MR. WELLES: Oh no, of course not. I was frankly terribly shocked to learn it did. You must realize that when I left the broadcast last night I went into a dress rehearsal for a play that’s opening in two days (Danton’s Death) and I’ve had almost no sleep. So I know less about this than you do. I haven’t read the papers. I’m terribly shocked by the effect it’s had. The technique I used was not original with me, or peculiar to the Mercury Theater’s presentation. It was not even new. I anticipated nothing unusual.
Q: What was your reaction after you learned the extent of the panic the broadcast had caused?

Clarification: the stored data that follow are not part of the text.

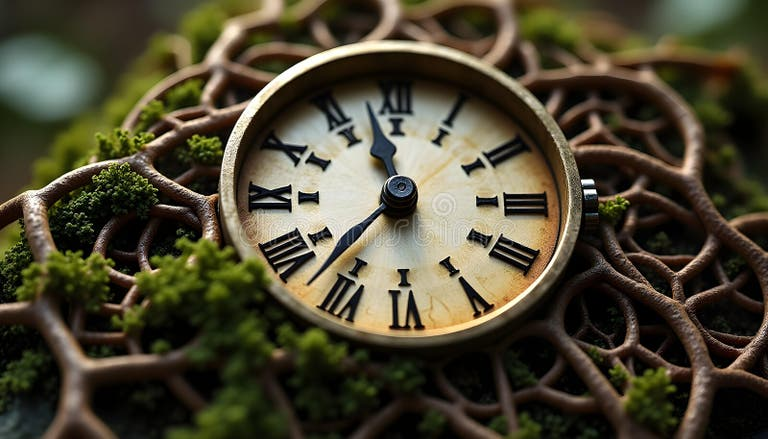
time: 11:36
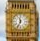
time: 11:34
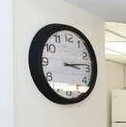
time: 3:13
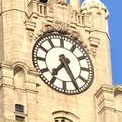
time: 7:25
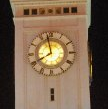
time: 7:58
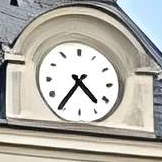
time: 4:35
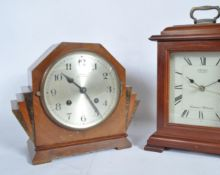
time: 10:24
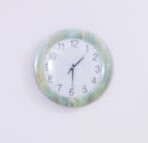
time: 1:29
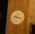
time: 9:17
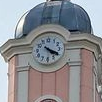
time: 4:19
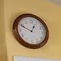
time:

MR. WELLES: Of course we are deeply shocked and deeply regretful about the results of last nights broadcast. It came as rather a great surprise to us that the H. G. Welles classic—which is the original for many fantasies about invasions by mythical monsters from the planet Mars—I was extremely surprised to learn that a story which has become familiar to children through the medium of comic strips and many succeeding novels and adventure stories, should have had such an immediate and profound effect on radio listeners.
Q: Knowing what happened, would you do the show over again?
MR. WELLES: I won’t say I won’t follow this technique again, as it is a legitimate dramatic form.
Q: Do you think there ought to be a law against such enactments as we had last night?
MR. WELLES: I don’t know what the legislation would be. I know that almost everyone in radio would do almost everything to avert the kind of thing that has happened, myself included. Radio is new and we are still learning about the effect it has on people.
Q: When were you first aware of the trouble caused?
MR. WELLES: Immediately after the broadcast was finished, when people told me of the large number of phone calls received.
Q: Should you have toned down the language of the drama?
MR. WELLES: No. You don’t play murder in soft words.
Q: Why was the story changed to put in the names of American cities and government officers?
MR. WELLES: H. G. Wells used real cities in Europe, and to make the play more acceptable to American listeners, we used real cities in America. Of course, I’m terribly sorry now.